Art makes the same effort which a sensual prosperity makes;
namely, to detach the beautiful from the useful, to do up
the work as unavoidable, and, hating it, pass on to enjoyment.
These solaces and compensations, this division of beauty from
use, the laws of nature do not permit. As soon as beauty is
sought, not from religion and love, but for pleasure, it degrades
the seeker. High beauty is no longer attainable by him in
canvas or in stone, in sound, or in lyrical construction;
an effeminate, prudent, sickly beauty, which is not beauty,
is all that can be formed; for the hand can never execute
any thing higher than the character can inspire.
The art that thus separates is itself
first separated. Artmust not be a superficial talent, but
must begin farther back in man. Now men do not see nature
to be beautiful, and they go to make a statue which shall
be. They abhor men as tasteless, dull, and inconvertible,
and console themselves with color-bags, and blocks of marble.

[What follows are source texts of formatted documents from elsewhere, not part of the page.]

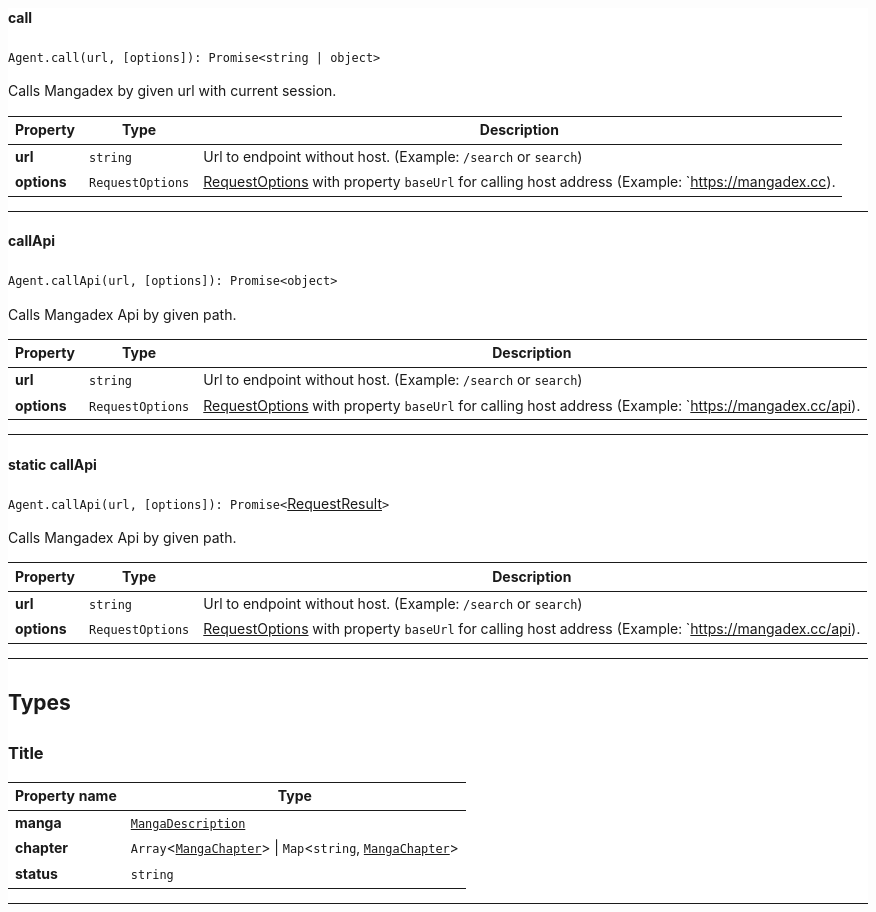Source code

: #### call

`Agent.call(url, [options]): Promise<string | object>`

Calls Mangadex by given url with current session.

| Property | Type | Description |
|-|-|-|
| **url** | `string` | Url to endpoint without host. (Example: `/search` or `search`) |
| **options** | `RequestOptions` | [RequestOptions](#RequestOptions) with property `baseUrl` for calling host address (Example: `https://mangadex.cc). |

---

#### callApi

`Agent.callApi(url, [options]): Promise<object>`

Calls Mangadex Api by given path.

| Property | Type | Description |
|-|-|-|
| **url** | `string` | Url to endpoint without host. (Example: `/search` or `search`) |
| **options** | `RequestOptions` | [RequestOptions](#RequestOptions) with property `baseUrl` for calling host address (Example: `https://mangadex.cc/api). |

---

#### **static** callApi

`Agent.callApi(url, [options]): Promise<`[RequestResult](#RequestResult)`>`

Calls Mangadex Api by given path.

| Property | Type | Description |
|-|-|-|
| **url** | `string` | Url to endpoint without host. (Example: `/search` or `search`) |
| **options** | `RequestOptions` | [RequestOptions](#RequestOptions) with property `baseUrl` for calling host address (Example: `https://mangadex.cc/api). |

---

## Types

### Title

| Property name | Type |
|-|-|
| **manga** | [`MangaDescription`](#MangaDescription) |
| **chapter** | `Array`<[`MangaChapter`](#MangaChapter)> \| `Map`<`string`, [`MangaChapter`](#MangaChapter)> |
| **status** | `string` |

---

They reject life as prosaic, and create a death which they
call poetic. They despatch the day's weary chores, and fly
to voluptuous reveries. They eat and drink, that they may
afterwards execute the ideal. Thus is art vilified; the name
conveys to the mind its secondary and bad senses; it stands
in the imagination as somewhat contrary to nature, and struck
with death from the first. Would it not be better to begin
higher up, — to serve the ideal before they eat and drink;
to serve the ideal in eating and drinking, in drawing the
breath, and in the functions of life? Beauty must come back
to the useful arts, and the distinction between the fine and
the useful arts be forgotten. If history were truly told,
if life were nobly spent, it would be no longer easy or possible
to distinguish the one from the other. In nature, all is useful,
all is beautiful. It is therefore beautiful, because it is
alive, moving, reproductive; it is therefore useful, because
it is symmetrical and fair. Beauty will not come at the call
of a legislature, nor will it repeat in England or America
its history in Greece. It will come, as always, unannounced,
and spring up between the feet of brave and earnest men. It
is in vain that we look for genius to reiterate its miracles
in the old arts; it is its instinct to find beauty and holiness
in new and necessary facts, in the field and road-side, in
the shop and mill. Proceeding from a religious heart it will
raise to a divine use the railroad, the insurance office,
the joint-stock company, our law, our primary assemblies,
our commerce, the galvanic battery, the electric jar, the
prism, and the chemist's retort, in which we seek now only
an economical use. Is not the selfish and even cruel aspect
which belongs to our great mechanical works, — to mills, railways,
and machinery, — the effect of the mercenary impulses which
these works obey? When its errands are noble and adequate,
a steamboat bridging the Atlantic between Old and New England,
and arriving at its ports with the punctuality of a planet,
is a step of man into harmony with nature. The boat at St.
Petersburgh, which plies along the Lena by magnetism, needs
little to make it sublime. When science is learned in love,
and its powers are wielded by love, they will appear the supplements
and continuations of the material creation.